Scrutiny, Confusion Over MSU Increased Enrollment

MSU officials are just as confused as students by the university’s increased enrollment. Director of Admissions, Rwanda Terrier, has been a key figure of the central administration that focuses on increasing enrollment. Though she has been an integral component of the program, she is still “baffled” by its accomplishments.

“We don’t understand,” Terrier claimed. “We try to make parking as inaccessible and inconvenient as possible. We raise tuition rates and keep student to professor ratios high… yet, we continue to break enrollment records. I know we make money and students attend in record breaking waves but I’m not quite sure how.” Terrier is not alone in her confusion though, as other members of the administration demonstrate similar bewilderment.

“One would think that students would be repelled by such standards,” remarked MSU President Waldo Cruzaldo, “but my tenure says otherwise. I mean, look at this desk. A broken economy can’t afford six different kinds of exotic wood. Some aspect of this system is working but for the life of me, I just can’t figure it out.”

The institution is the largest within the state and is best known for its working payphone, unrealistic depiction of bobcats, and “Catapalooza,” a variation of a flea market infested with desperate, car salesman-like carnies aiming to entrap freshman for cult recruitment purposes.

“Several years ago, I entered the MSU academic system posing as a student to gain a better understanding of the inner workings of the university,” said Cris P. Kreme, Vice President for Student Success. “I enrolled as a Community Health major but found myself applying to the engineering department after three years of mandatory core courses in the performing arts field. I feel I now have even less of an understanding of how students continue to attend.”

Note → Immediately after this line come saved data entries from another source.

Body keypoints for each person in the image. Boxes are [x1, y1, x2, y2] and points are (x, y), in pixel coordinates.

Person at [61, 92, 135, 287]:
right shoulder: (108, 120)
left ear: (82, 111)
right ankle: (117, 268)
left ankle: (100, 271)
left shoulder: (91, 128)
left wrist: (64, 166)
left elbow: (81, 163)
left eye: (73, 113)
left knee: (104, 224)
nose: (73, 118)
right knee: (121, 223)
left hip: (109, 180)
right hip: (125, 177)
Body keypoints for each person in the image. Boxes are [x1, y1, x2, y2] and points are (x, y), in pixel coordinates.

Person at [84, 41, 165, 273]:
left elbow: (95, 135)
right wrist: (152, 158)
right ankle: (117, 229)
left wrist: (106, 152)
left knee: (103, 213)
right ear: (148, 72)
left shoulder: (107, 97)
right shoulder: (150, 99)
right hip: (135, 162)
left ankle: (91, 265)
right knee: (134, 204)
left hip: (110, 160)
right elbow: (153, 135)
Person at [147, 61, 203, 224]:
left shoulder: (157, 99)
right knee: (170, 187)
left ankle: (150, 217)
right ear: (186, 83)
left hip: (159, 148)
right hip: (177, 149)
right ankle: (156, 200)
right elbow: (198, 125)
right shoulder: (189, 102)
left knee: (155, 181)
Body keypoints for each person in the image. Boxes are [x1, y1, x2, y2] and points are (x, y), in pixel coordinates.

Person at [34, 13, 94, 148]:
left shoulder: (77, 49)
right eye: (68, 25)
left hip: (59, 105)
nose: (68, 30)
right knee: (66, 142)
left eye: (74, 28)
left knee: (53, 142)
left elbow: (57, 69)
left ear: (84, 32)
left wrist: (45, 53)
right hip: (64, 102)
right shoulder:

One theory surrounding MSU’s success involves masochists and ailurophiles, or “cat enthusiasts.” Another considers arkoudaphobia, or the fear of bears, which purportedly makes the “Bobcat university” a more attractive option than the “Griz university.” At first glance, one wonders what compels students to continue attending. From un-airconditioned buildings and dorm rooms in the summer, to overheated buildings and dorm rooms in the winter, most inaccessible to the handicapped, there does not appear to be a motivating force supporting retention.

“I’m just as perplexed as you,” claimed MSU student and SB parking permit owner, Stuart “Stu” Dent as he walked to campus from an F lot parking area. “I think there’s a lot this university has to offer. I just haven’t seen it yet.

In a recent statement made by President Cruzaldo to students and alumni regarding enrollment,  she claimed she “…would like to begin by using the university’s business and financial strengths as an example but, quite frankly, I do not know what those strengths are.”

“We may never figure it out,” added Kris Cashnow, Director, Planning and Analysis. “I know the child development center’s preschool is popular among our mustachioed male community and campus construction is a large attraction but it doesn’t seem to add up. Just as our student bicyclists are unable to follow traffic laws, our student body seems equally unable to relocate.”

Meanwhile, nearby rival University of Montana struggles to manage declining enrollment and retention rates with its “prioritize students” business model.